### Source data:

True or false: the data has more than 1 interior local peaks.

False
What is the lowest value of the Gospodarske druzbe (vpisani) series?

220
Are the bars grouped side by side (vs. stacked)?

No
* * *
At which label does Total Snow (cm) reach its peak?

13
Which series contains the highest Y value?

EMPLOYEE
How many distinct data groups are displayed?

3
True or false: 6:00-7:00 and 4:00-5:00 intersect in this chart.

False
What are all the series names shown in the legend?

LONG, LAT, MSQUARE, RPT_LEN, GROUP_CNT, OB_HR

### What you are asked to do:
Reproduce the item lines from the line containing "At which label" up to and including the line containing "LONG, LAT, MSQUARE, RPT_LEN, GROUP_CNT, OB_HR", unchanged.

### Answer space:
At which label does Total Snow (cm) reach its peak?

13
Which series contains the highest Y value?

EMPLOYEE
How many distinct data groups are displayed?

3
True or false: 6:00-7:00 and 4:00-5:00 intersect in this chart.

False
What are all the series names shown in the legend?

LONG, LAT, MSQUARE, RPT_LEN, GROUP_CNT, OB_HR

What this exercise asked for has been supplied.